Source extract below:
Z. Lim1, C. Welman2, W. Raymond3, L. Thin1,3

1Department of Gastroenterology, Fiona Stanley Hospital, Perth, Australia, 2Department of Radiology, Fiona Stanley Hospital, Perth, Australia, 3School of Medicine and Pharmacology, University of Western Australia, Perth, Australia

Background

A high body mass index (BMI) is known to adversely affect anti-TNFα trough levels and secondary loss of response (SLOR); however, the literature is scarce in defining what aspect of body mass determine these outcomes. We hypothesise that a large visceral fat area is associated with a lower anti-TNFα level and a higher rate of SLOR. Our aim was to determine the impact of fat and muscle compartment areas on these outcomes.

Methods

Crohn’s disease (CD) patients who were prescribed standard doses of an anti-TNFα agent [5 mg/kg, 8 weekly infliximab (IFX) or 40 mg EOW of adalimumab (ADA)] from 1 February 2015 to 30 June 2018 were examined retrospectively. Primary responders with a minimum therapy duration of 12 weeks, at least 12 months of follow-up and a trough level within 6 months of a CT or MRI, were eligible for inclusion. The primary outcome was the trough level and the secondary outcome was time to SLOR, defined as a need to dose escalate, change out of class, requiring ≥3 courses of corticosteroids in a 12-month period, or surgery. Patients were followed until they met a SLOR or the census date of 30 June 2019. Visceral fat area (VFA), subcutaneous fat area (SFA) and skeletal muscle area (SMA) were measured on the CT/MRI at the L3 vertebral level in cm2 by a radiologist blinded to the clinical outcome and corrected for patient height (cm2/m2).
End of Source extract.
Reproduce part of the Crohn's disease abstract word for word, beginning at the words "Z. Lim1, C." and stopping after the words "on these outcomes.". The entries stand apart from the Crohn's disease abstract.
Given data below:
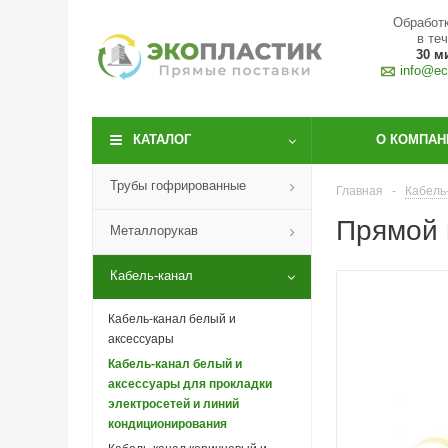
Обработк
в те
30 м
info@eco
КАТАЛОГ
О КОМПАН
Трубы гофрированные
Главная
-
Кабель
Прямой 
Металлорукав
Кабель-канал
Кабель-канал белый и
аксессуары
Кабель-канал белый и
аксессуары для прокладки
электросетей и линий
кондиционирования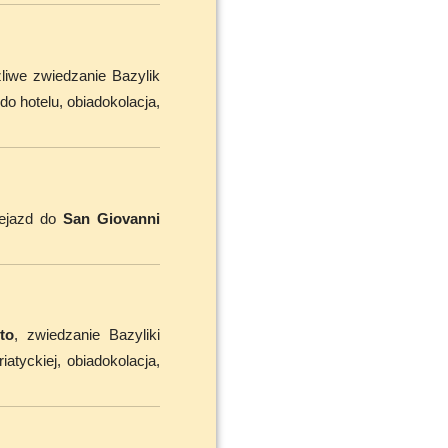
żliwe zwiedzanie Bazylik
o hotelu, obiadokolacja,
zejazd do
San Giovanni
to
, zwiedzanie Bazyliki
atyckiej, obiadokolacja,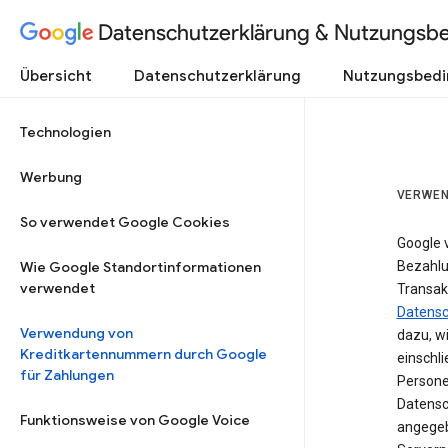
Datenschutzerklärung & Nutzungsb
Übersicht
Datenschutzerklärung
Nutzungsbed
Technologien
Werbung
VERWEN
So verwendet Google Cookies
Google 
Wie Google Standortinformationen
Bezahlun
verwendet
Transak
Datensc
Verwendung von
dazu, w
Kreditkartennummern durch Google
einschl
für Zahlungen
Persone
Datensc
Funktionsweise von Google Voice
angegeb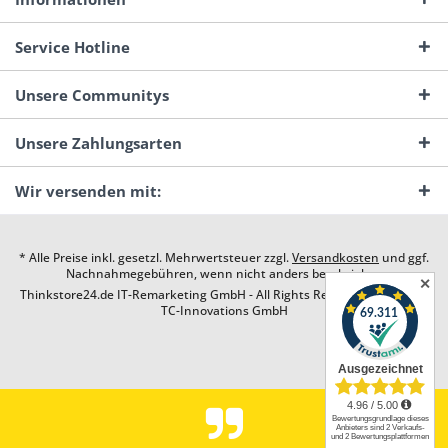
Service Hotline
Unsere Communitys
Unsere Zahlungsarten
Wir versenden mit:
* Alle Preise inkl. gesetzl. Mehrwertsteuer zzgl.
Versandkosten
und ggf.
Nachnahmegebühren, wenn nicht anders beschrieben
✕
Thinkstore24.de IT-Remarketing GmbH - All Rights Reserved. Design by
TC-Innovations GmbH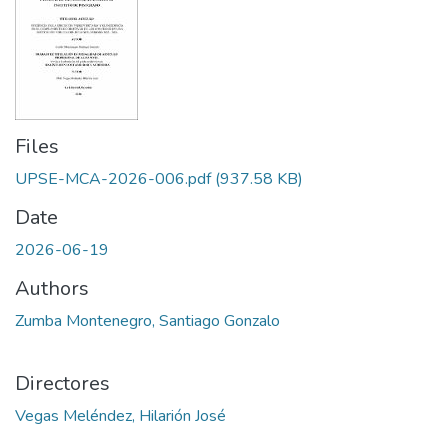
Files
UPSE-MCA-2026-006.pdf
(937.58 KB)
Date
2026-06-19
Authors
Zumba Montenegro, Santiago Gonzalo
Directores
Vegas Meléndez, Hilarión José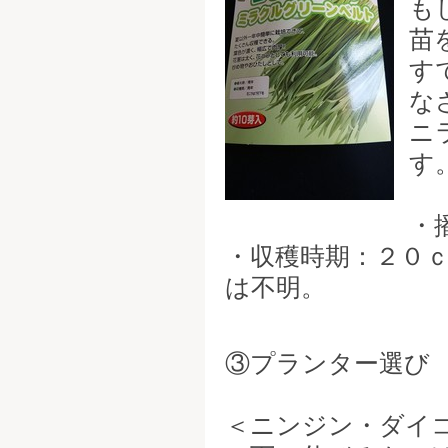
も
苗
す
な
ニ
す
・
・収穫時期：２０
は不明。
③プランター選び
＜ニンジン・ダイ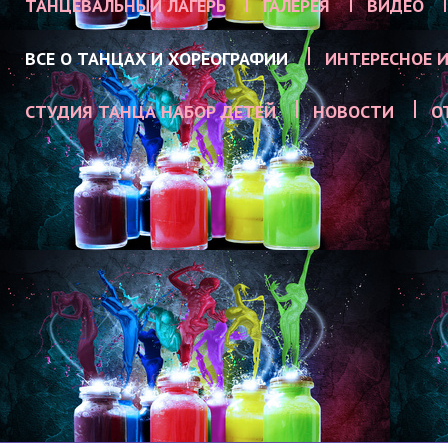
ТАНЦЕВАЛЬНЫЙ ЛАГЕРЬ
ГАЛЕРЕЯ
ВИДЕО
ВСЕ О ТАНЦАХ И ХОРЕОГРАФИИ
ИНТЕРЕСНОЕ И
СТУДИЯ ТАНЦА НАБОР ДЕТЕЙ
НОВОСТИ
О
End of Given data.
Output:
Z. Lim1, C. Welman2, W. Raymond3, L. Thin1,3

1Department of Gastroenterology, Fiona Stanley Hospital, Perth, Australia, 2Department of Radiology, Fiona Stanley Hospital, Perth, Australia, 3School of Medicine and Pharmacology, University of Western Australia, Perth, Australia

Background

A high body mass index (BMI) is known to adversely affect anti-TNFα trough levels and secondary loss of response (SLOR); however, the literature is scarce in defining what aspect of body mass determine these outcomes. We hypothesise that a large visceral fat area is associated with a lower anti-TNFα level and a higher rate of SLOR. Our aim was to determine the impact of fat and muscle compartment areas on these outcomes.